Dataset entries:
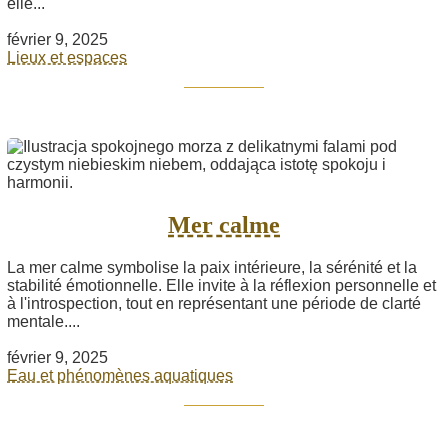
elle...
février 9, 2025
Lieux et espaces
Mer calme
La mer calme symbolise la paix intérieure, la sérénité et la
stabilité émotionnelle. Elle invite à la réflexion personnelle et
à l'introspection, tout en représentant une période de clarté
mentale....
février 9, 2025
Eau et phénomènes aquatiques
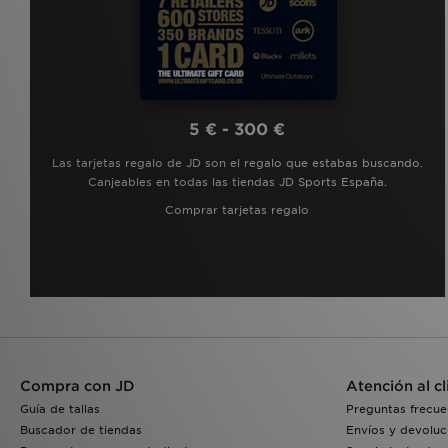
5 € - 300 €
Las tarjetas regalo de JD son el regalo que estabas buscando.
Canjeables en todas las tiendas JD Sports España.
Comprar tarjetas regalo
Compra con JD
Atención al cl
Guía de tallas
Preguntas frecue
Buscador de tiendas
Envíos y devoluc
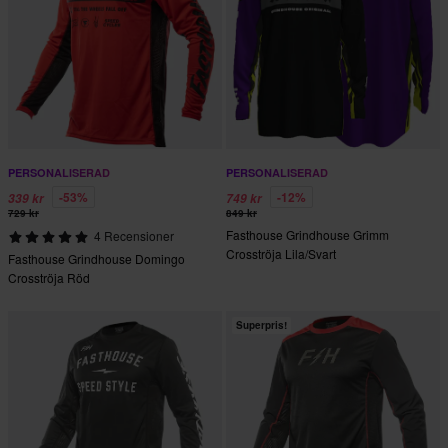
PERSONALISERAD
PERSONALISERAD
-53%
-12%
339 kr
749 kr
729 kr
849 kr
Fasthouse Grindhouse Grimm
4 Recensioner
Crosströja Lila/Svart
Fasthouse Grindhouse Domingo
Crosströja Röd
Superpris!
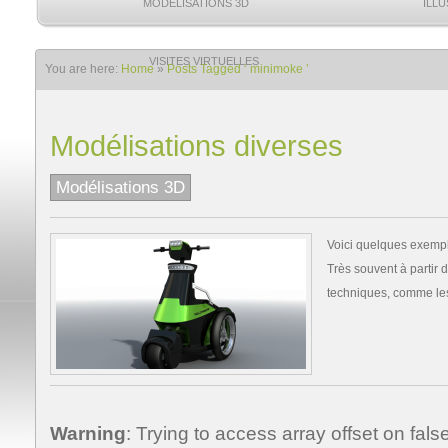
MODÉLISATIONS 3D
ILL
VISITES VIRTUELLES
You are here:
Home
»
Posts Tagged ‘ minimoke ’
Modélisations diverses
Modélisations 3D
Voici quelques exemple
Très souvent à partir
techniques, comme le
Warning
: Trying to access array offset on false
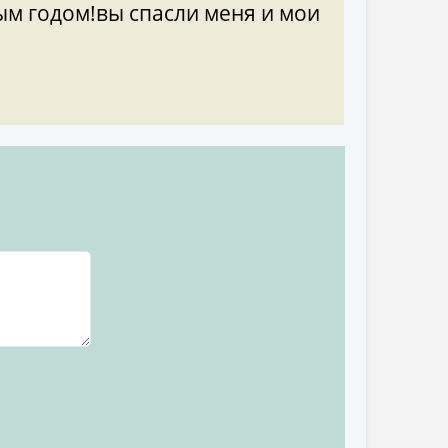
вым годом!вы спасли меня и мои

WHAT YOU HAVE TO DO —
Please give a word-for-word transcript of the lines from the one holding "mentale...." through the final line of the entries, both ends kept, with no pictures.

SOLUTION FOR THIS PROBLEM —
mentale....
février 9, 2025
Eau et phénomènes aquatiques
5 € - 300 €
Las tarjetas regalo de JD son el regalo que estabas buscando.
Canjeables en todas las tiendas JD Sports España.
Comprar tarjetas regalo
Compra con JD
Atención al cl
Guía de tallas
Preguntas frecue
Buscador de tiendas
Envíos y devoluc
PERSONALISERAD
PERSONALISERAD
-53%
-12%
339 kr
749 kr
729 kr
849 kr
Fasthouse Grindhouse Grimm
4 Recensioner
Crosströja Lila/Svart
Fasthouse Grindhouse Domingo
Crosströja Röd
Superpris!
MODÉLISATIONS 3D
ILL
VISITES VIRTUELLES
You are here:
Home
»
Posts Tagged ‘ minimoke ’
Modélisations diverses
Modélisations 3D
Voici quelques exemple
Très souvent à partir
techniques, comme le
Warning
: Trying to access array offset on false
вым годом!вы спасли меня и мои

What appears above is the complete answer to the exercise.